Sony‘s PlayStation 5 and Microsoft‘s Xbox Series X/S models have given Advanced Micro Devices (NASDAQ:AMD) a big lift. AMD‘s enterprise, embedded, and semi-custom (EESC) business has gone supersonic since the second half of 2020 when the PS5 and the Xbox Series X/S went into production and were made available for sale, which isn’t surprising given that the consoles are powered by AMD‘s semi-custom chips.
Now AMD‘s semi-custom business is slated to receive another shot in the arm with the arrival of Valve’s Steam Deck, a handheld gaming console that will compete against Nintendo‘s (OTC:NTDOY) popular Switch handheld gaming system. Let’s see what this new console is all about, and why it could move the needle in a big way for AMD.
Steam Deck marks AMD‘s entry into a lucrative gaming niche
Created by the popular video game publisher and distributor Valve, the Steam Deck is advertised as an all-in-one portable gaming PC. It allows gamers to play on the go because of its handheld form factor, which makes it different from the PS5 and the Xbox, which need to be plugged into a television or monitor.
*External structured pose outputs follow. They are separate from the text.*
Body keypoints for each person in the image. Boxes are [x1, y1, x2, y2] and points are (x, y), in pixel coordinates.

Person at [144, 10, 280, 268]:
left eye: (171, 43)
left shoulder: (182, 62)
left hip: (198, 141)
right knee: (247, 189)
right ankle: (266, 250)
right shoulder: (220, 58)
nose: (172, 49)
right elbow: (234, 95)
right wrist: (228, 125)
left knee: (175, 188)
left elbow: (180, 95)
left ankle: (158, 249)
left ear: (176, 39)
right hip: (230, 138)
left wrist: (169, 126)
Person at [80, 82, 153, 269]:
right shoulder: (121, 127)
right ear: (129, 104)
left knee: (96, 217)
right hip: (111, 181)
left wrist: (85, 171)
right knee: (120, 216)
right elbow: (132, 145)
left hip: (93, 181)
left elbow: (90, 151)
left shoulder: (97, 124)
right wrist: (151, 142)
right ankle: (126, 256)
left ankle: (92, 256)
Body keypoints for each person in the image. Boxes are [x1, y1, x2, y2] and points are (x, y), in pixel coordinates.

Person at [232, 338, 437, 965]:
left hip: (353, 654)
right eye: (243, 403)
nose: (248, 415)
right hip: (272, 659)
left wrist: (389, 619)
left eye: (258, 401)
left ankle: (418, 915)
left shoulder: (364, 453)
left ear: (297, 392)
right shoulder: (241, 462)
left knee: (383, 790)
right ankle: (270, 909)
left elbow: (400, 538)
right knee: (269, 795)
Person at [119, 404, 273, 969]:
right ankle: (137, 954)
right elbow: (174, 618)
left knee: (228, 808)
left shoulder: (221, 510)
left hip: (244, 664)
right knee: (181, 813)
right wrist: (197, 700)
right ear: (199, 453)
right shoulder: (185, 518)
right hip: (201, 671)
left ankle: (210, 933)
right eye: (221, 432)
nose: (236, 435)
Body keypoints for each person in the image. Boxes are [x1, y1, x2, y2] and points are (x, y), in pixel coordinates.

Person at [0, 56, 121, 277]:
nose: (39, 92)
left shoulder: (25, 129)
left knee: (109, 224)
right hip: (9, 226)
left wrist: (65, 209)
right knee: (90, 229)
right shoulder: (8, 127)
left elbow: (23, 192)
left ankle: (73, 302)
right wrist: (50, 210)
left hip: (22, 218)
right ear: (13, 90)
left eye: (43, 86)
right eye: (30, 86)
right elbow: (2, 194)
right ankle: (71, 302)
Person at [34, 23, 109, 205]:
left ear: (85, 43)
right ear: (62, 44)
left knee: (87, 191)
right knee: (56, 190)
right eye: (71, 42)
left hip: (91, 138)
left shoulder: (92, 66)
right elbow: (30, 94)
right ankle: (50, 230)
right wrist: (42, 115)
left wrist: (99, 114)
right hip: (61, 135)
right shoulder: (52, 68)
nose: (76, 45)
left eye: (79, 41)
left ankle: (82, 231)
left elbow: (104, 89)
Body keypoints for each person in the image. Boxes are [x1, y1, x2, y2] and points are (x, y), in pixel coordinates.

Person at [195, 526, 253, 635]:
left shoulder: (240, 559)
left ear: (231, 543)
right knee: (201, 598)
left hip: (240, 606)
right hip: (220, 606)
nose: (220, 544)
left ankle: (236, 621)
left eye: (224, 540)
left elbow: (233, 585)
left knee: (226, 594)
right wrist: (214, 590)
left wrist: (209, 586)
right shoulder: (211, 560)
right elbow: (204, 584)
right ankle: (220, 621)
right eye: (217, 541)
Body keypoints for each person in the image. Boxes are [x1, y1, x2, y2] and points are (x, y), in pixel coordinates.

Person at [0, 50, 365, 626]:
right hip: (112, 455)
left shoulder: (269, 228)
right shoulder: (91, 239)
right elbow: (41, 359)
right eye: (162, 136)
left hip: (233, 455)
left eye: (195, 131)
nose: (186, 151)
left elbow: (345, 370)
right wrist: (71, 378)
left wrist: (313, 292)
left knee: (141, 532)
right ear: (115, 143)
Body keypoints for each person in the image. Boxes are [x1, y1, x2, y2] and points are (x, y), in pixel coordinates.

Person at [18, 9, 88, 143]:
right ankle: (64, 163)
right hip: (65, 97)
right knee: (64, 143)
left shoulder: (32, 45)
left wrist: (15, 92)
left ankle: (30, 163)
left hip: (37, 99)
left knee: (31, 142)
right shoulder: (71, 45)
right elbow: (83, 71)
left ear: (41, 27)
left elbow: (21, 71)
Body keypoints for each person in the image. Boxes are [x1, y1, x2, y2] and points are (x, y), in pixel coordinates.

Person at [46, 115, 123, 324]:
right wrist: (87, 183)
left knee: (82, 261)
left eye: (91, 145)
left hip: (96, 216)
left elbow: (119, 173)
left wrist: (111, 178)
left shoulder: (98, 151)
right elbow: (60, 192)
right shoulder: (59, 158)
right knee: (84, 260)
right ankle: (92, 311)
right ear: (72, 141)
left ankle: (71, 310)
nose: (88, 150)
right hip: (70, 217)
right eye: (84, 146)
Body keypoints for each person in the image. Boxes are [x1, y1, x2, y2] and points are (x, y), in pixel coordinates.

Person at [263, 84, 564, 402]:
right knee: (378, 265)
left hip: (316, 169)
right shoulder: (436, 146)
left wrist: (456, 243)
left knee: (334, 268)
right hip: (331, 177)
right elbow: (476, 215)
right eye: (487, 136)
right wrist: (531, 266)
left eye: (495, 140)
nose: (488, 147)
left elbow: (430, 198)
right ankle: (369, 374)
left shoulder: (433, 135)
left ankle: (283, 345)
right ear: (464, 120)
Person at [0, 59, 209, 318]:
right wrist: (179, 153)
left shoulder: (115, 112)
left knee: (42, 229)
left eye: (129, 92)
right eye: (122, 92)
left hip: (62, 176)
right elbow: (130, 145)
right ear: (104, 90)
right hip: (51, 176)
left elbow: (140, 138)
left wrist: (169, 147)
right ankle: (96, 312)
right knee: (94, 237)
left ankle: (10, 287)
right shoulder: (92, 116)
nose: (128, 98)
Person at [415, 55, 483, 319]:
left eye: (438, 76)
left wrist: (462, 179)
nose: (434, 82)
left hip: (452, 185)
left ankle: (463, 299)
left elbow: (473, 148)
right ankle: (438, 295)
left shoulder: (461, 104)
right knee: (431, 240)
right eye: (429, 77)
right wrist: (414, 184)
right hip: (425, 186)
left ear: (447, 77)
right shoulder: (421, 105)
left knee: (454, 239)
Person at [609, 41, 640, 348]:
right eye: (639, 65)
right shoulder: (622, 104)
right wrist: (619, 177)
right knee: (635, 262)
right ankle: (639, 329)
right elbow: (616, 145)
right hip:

As a result, the Steam Deck is being compared to Nintendo’s Switch consoles. This comparison bodes well for AMD for two reasons. First, the Steam Deck is powered by AMD‘s custom accelerated processing unit (APU), comprising a quad-core Zen 2 CPU (central processing unit) and a GPU (graphics processing unit) based on the RDNA2 architecture. Second, the Nintendo Switch had reportedly sold nearly 86 million units through May 2021 since its launch in March 2017. What’s more, the Switch has sold an estimated 26 million units in the past year alone.
AMD, however, has missed out on the Switch’s massive success, as Nintendo decided to partner with Nvidia to power its handheld console. That partnership has grown stronger, as Nintendo is reportedly going to deploy a more powerful Nvidia chip for this year’s Switch console, expected to hit the market during the holiday season.
The Steam Deck, however, gives AMD a solid foot in the door, as it seems capable of challenging the Switch in the handheld gaming console space. Valve has adopted a three-tier pricing strategy for the Steam Deck so that it appeals to a wide audience. The entry-level model with 64 GB storage is priced at $399, while the 256 GB and 512 GB versions equipped with faster memory are priced at $529 and $649, respectively.
There’s no doubt that the Switch consoles are cheaper, with the entry-level Switch Lite priced at $199 and the pricier OLED model going up to $349, but the Steam Deck has a few solid advantages. For one, the Steam Deck is reportedly more powerful and can run resource-hungry games given that it is a portable PC. It allows gamers to play titles that are usually reserved for PCs (personal computers) and full-fledged consoles in a handheld form.
The Steam Deck will also benefit from a huge library of games. Valve’s online gaming distribution platform Steam, which reportedly had 120 million monthly active players in 2020, has a massive library of over 50,000 games.
The third catalyst for AMD‘s gaming business
The success of the PS5 and the new Xbox led to a whopping 286% year-over-year increase in AMD‘s EESC revenue in Q1. The segment generated $1.35 billion in quarterly revenue, accounting for 39% of AMD‘s total sales.
AMD credited this terrific growth to the “significant demand for the latest generation Sony and Microsoft consoles.” After all, Sony and Microsoft have found it difficult to keep up with the unprecedented demand for their latest consoles.
The Steam Deck will add a third catalyst to AMD‘s semi-custom business, as Valve is going after a huge market with its handheld console, as evident from Nintendo’s tremendous success in this space. The device will start shipping in December this year, and it could give AMD‘s results a nice lift in the second half of 2021 and beyond.
Overall, it wouldn’t be surprising to see the EESC business maintain its high growth levels on the back of the success of the PS5 and the Xbox and the solid potential of the Steam Deck, all of which could help AMD maintain its billing as a top growth stock.